Handling the alert lifecycle
A common problem with automated alerts is alert fatigue. The workflow addresses this:
Smart grouping. If 15 SKUs in the same category are all running low, you get one grouped alert with a summary table — not 15 individual notifications.
Escalation rules. The first alert goes to the procurement coordinator. If no action is taken within 24 hours, it escalates to the operations manager. Critical items (stock < 2 days) skip the queue and go directly to the manager.
Acknowledgment tracking. When someone acknowledges an alert, the system stops re-alerting. When a PO is placed, the alert resolves. This prevents the “I already know about it” frustration that kills adoption.
The math on impact
The direct time savings are meaningful — 2+ hours per week of manual monitoring replaced by automated checks. But the real value is in prevented stockouts:
- Average cost of a stockout: Lost revenue + expedited shipping + customer churn. For a mid-size operation, a single stockout event can cost $5,000–$50,000 depending on the product and customer impact.
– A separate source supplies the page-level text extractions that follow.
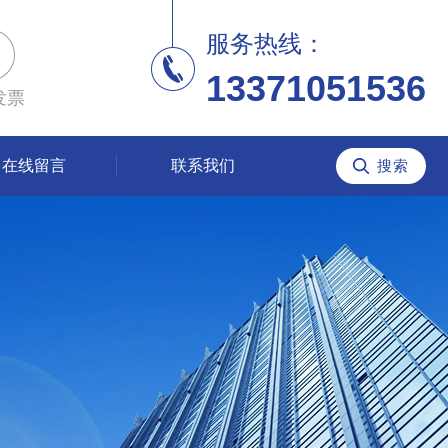
服务热线：
13371051536
发票
在线留言
联系我们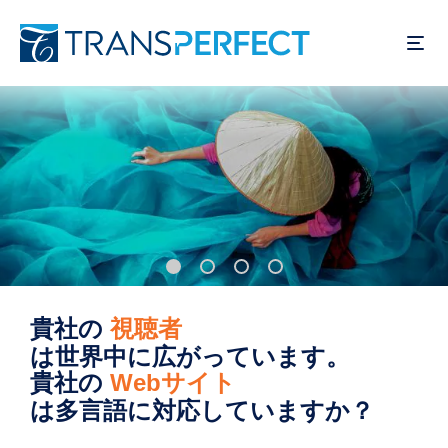
メ
イ
ン
コ
ン
テ
ン
ツ
に
移
動
貴社の
視聴者
は世界中に広がっています。
貴社の
Webサイト
は多言語に対応していますか？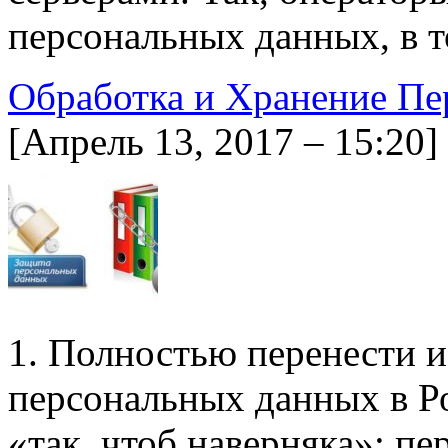
персональных данных, в 
Обработка и Хранение Пе
[Апрель 13, 2017 – 15:20]
1. Полностью перенести и
персональных данных в Р
«так, чтоб наверняка»: п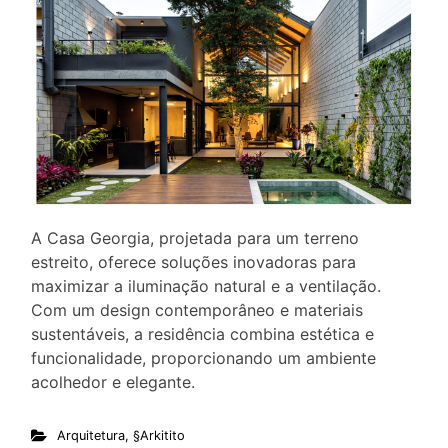
A Casa Georgia, projetada para um terreno
estreito, oferece soluções inovadoras para
maximizar a iluminação natural e a ventilação.
Com um design contemporâneo e materiais
sustentáveis, a residência combina estética e
funcionalidade, proporcionando um ambiente
acolhedor e elegante.
Arquitetura
,
§Arkitito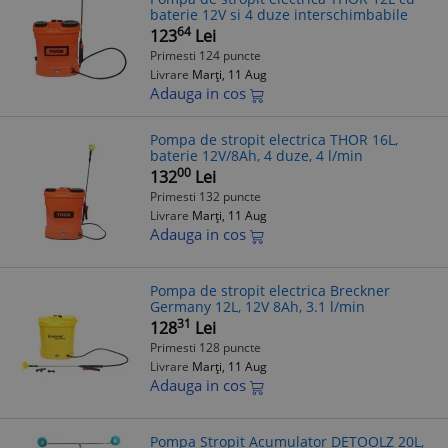
baterie 12V si 4 duze interschimbabile
64
123
Lei
Primesti 124 puncte
Livrare
Marți, 11 Aug
Adauga in cos
Pompa de stropit electrica THOR 16L,
baterie 12V/8Ah, 4 duze, 4 l/min
00
132
Lei
Primesti 132 puncte
Livrare
Marți, 11 Aug
Adauga in cos
Pompa de stropit electrica Breckner
Germany 12L, 12V 8Ah, 3.1 l/min
31
128
Lei
Primesti 128 puncte
Livrare
Marți, 11 Aug
Adauga in cos
Pompa Stropit Acumulator DETOOLZ 20L,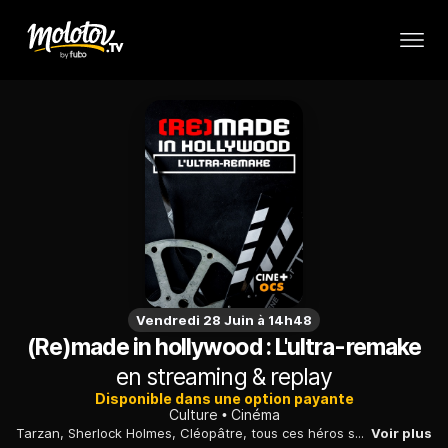
Vendredi 28 Juin à 14h48
(Re)made in hollywood : L'ultra-remake
en streaming & replay
Disponible dans une option payante
Culture
Cinéma
Tarzan, Sherlock Holmes, Cléopâtre, tous ces héros sont apparus sur grand écran dès la création d'Hollywood. Leurs histoires font l'objet de remakes en série, chaque version faisant oublier la précédente. En réinterprétant sans cesse le même scenario, ces ultra-remakes posent les bases de ce qui deviendra un genre incontournable du 7ème art : la franchise.
Voir plus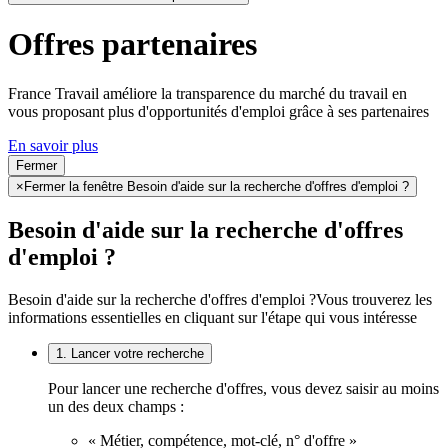
Offres partenaires
France Travail améliore la transparence du marché du travail en
vous proposant plus d'opportunités d'emploi grâce à ses partenaires
En savoir plus
Fermer
×
Fermer la fenêtre Besoin d'aide sur la recherche d'offres d'emploi ?
Besoin d'aide sur la recherche d'offres
d'emploi ?
Besoin d'aide sur la recherche d'offres d'emploi ?
Vous trouverez les
informations essentielles en cliquant sur l'étape qui vous intéresse
1. Lancer votre recherche
Pour lancer une recherche d'offres, vous devez saisir au moins
un des deux champs :
« Métier, compétence, mot-clé, n° d'offre »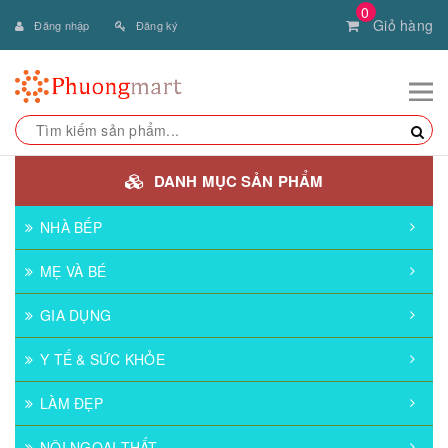
0
Giỏ hàng
Đăng nhập
Đăng ký
DANH MỤC SẢN PHẨM
NHÀ BẾP
MẸ VÀ BÉ
GIA DỤNG
Y TẾ & SỨC KHỎE
LÀM ĐẸP
NỘI NGOẠI THẤT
- Stockouts prevented per quarter: Most teams report catching 2-3 situations per quarter that would have been missed with manual monitoring.
- Revenue protected: $10,000–$150,000 per quarter in prevented stockout costs.
The workflow also improves cash flow management. When you order based on velocity data instead of gut feeling, you carry less safety stock without increasing stockout risk. Less capital tied up in inventory means better cash flow.
What the human still does
The workflow monitors and recommends. Operations teams still:
- Decide whether to reorder. An alert with a recommendation isn’t a purchase order. The operations manager evaluates whether to reorder now, wait, substitute, or negotiate with the supplier.
- Manage supplier relationships. Automated alerts can’t negotiate bulk discounts, manage delivery schedules, or handle quality issues.
- Adjust thresholds. As demand patterns change — new products, seasonal shifts, market changes — the human updates the monitoring parameters.
- Handle exceptions. End-of-life products, one-time bulk orders, promotional inventory — these need human judgment.
Inventory alerts automate the watching. The operations team focuses on the deciding and acting.